Assuming a $0.011 share price, the company’s market cap would be at $1,429,197 or, assuming $0.015/share, $1,948,905. The market cap before issuance of the new shares announced this week is $390,487 assuming $0.011/share. The Board believes that decreasing the debt load and the increased market capitalization will make the company more attractive to investors due to the decreased risk of having so many creditors and so much debt ahead of the shareholders in the event of insolvency or asset liquidation. Also, the increased market cap could lead to improved liquidity and help attract institutional investors who may be looking for larger investment opportunities.

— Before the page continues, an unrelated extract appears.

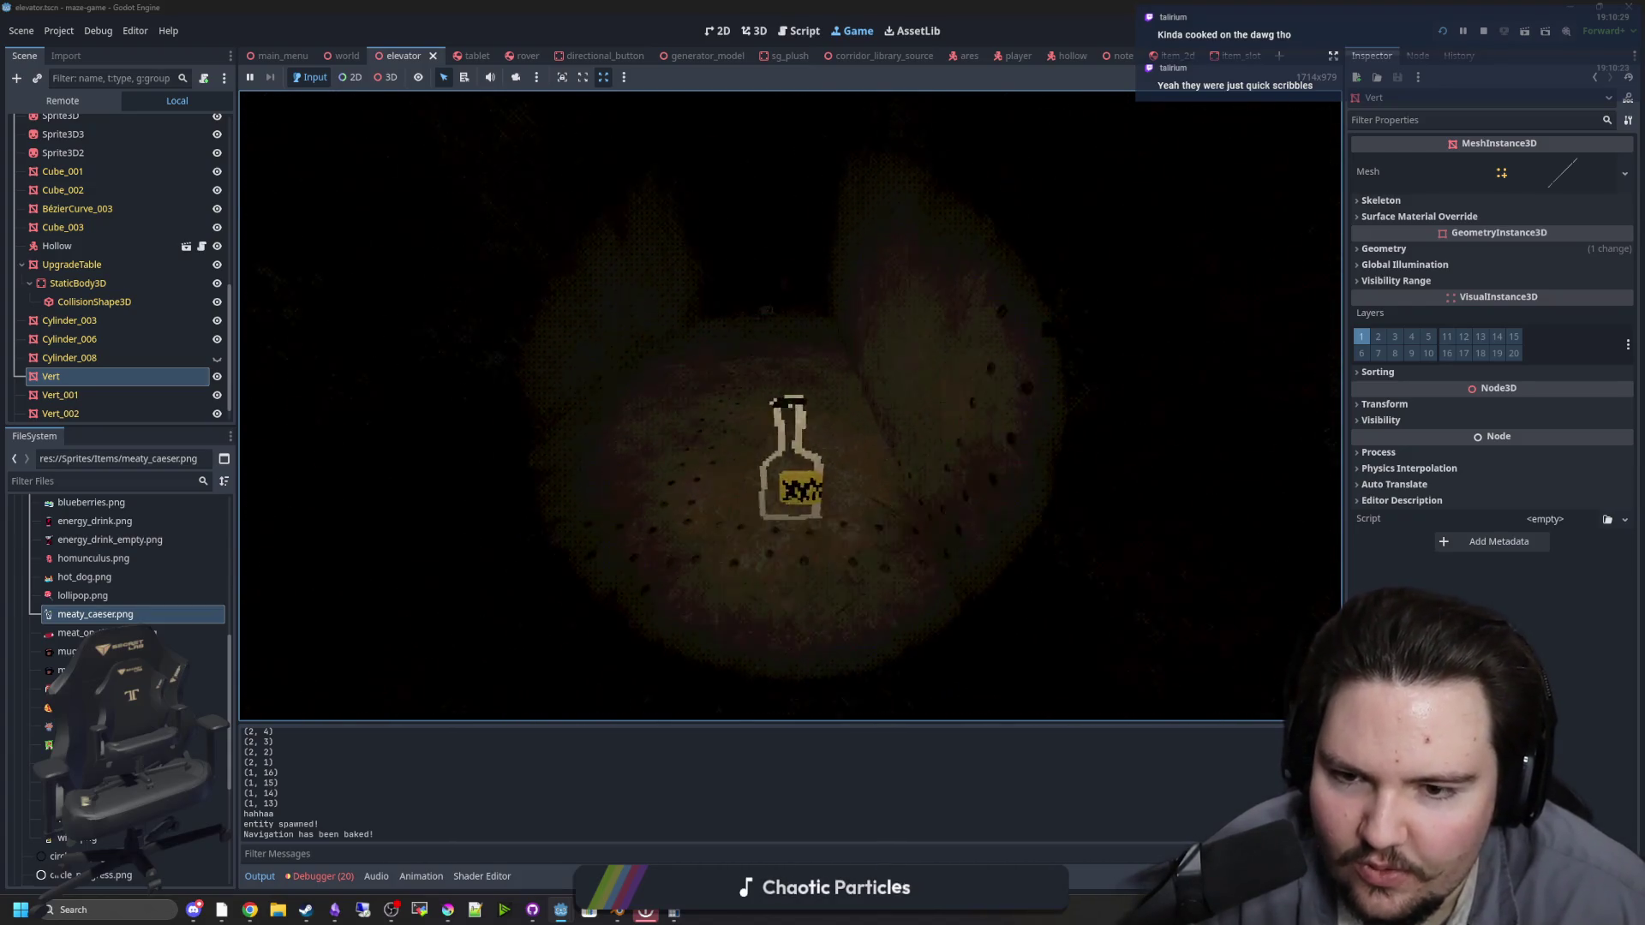
pyautogui.press('q')
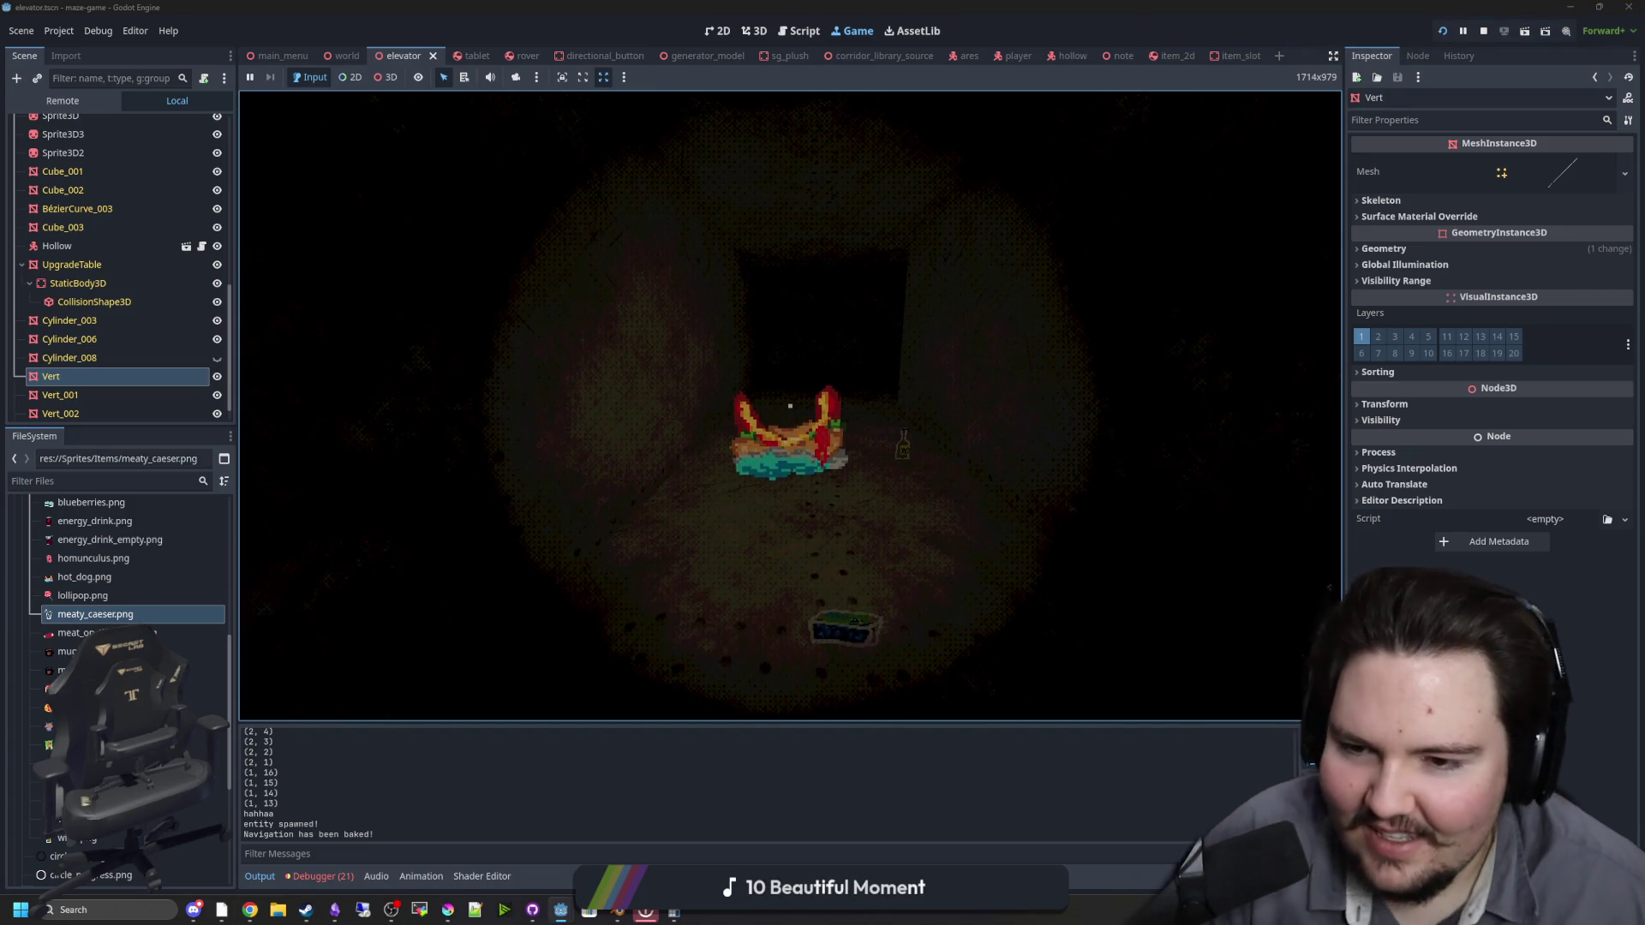
pyautogui.press('e')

Audit Update and Potential Cease Trade Order

As released Tuesday, the Company submitted to the Ontario Securities Commission a request for reconsideration regarding the Management Cease Trade Order application. The OSC had initially denied the request and expressed its intent to issue a failure-to-file cease trade order (FFCTO) after the February 28, 2023 due date (yesterday) against the Company for failure to file the annual documents by February 28, 2023. While the Company has not yet received a response from the OSC, the auditor has indicated that it expects to complete the audit within the next two to three weeks.

Mike Arnold, CEO
[email protected]

CAUTIONARY NOTE REGARDING FORWARD-LOOKING INFORMATION: This news release contains “forward-looking information” and “forward-looking statements” (collectively, “forward-looking statements”) within the meaning of the applicable Canadian securities legislation. All statements, other than statements of historical fact, are forward-looking statements and are based on expectations, estimates, and projections as at the date of this news release. Any statement that involves discussions with respect to predictions, expectations, beliefs,  plans, projections, objectives, assumptions, future events or performance (often but not always  using phrases such as “expects”, or “does not expect”, “is expected”, “anticipates” or “does not  anticipate”, “plans”, “budget”, “scheduled”, “forecasts”, “estimates”, “believes” or “intends” or  variations of such words and phrases or stating that certain actions, events or results “may” or  “could”, “would”, “might” or “will” be taken to occur or be achieved) are not statements of historical  fact and may be forward-looking statements. Forward-looking information may relate to anticipated events or results including, but not limited to the issuance of Convertible Debentures, the payment of any Make-Whole Amount, the future payment of the Debenture Commitment Fee,  and the Company’s future business plans. Forward-looking statements are necessarily based upon a number of estimates and assumptions that, while considered reasonable, are subject to known and unknown risks, uncertainties, and other factors which may cause the actual results and future events to differ materially from those expressed or implied by such forward-looking statements. Such factors include, but are not limited to: general business, economic, competitive, regulatory, political and social uncertainties and the potential impact of COVID-19.  Such risks and uncertainties include, among others, the risk factors included in Silo Wellness’s continuous disclosure documents available on There can be no assurance that such statements will prove to be accurate, as actual results and future events could differ materially from those anticipated in such statements. 

Readers should not place undue reliance on the forward-looking statements and information contained in this news release. Silo Wellness assumes no obligation to update the forward-looking statements of beliefs, opinions, projections, or other factors, should they change, except as required by law.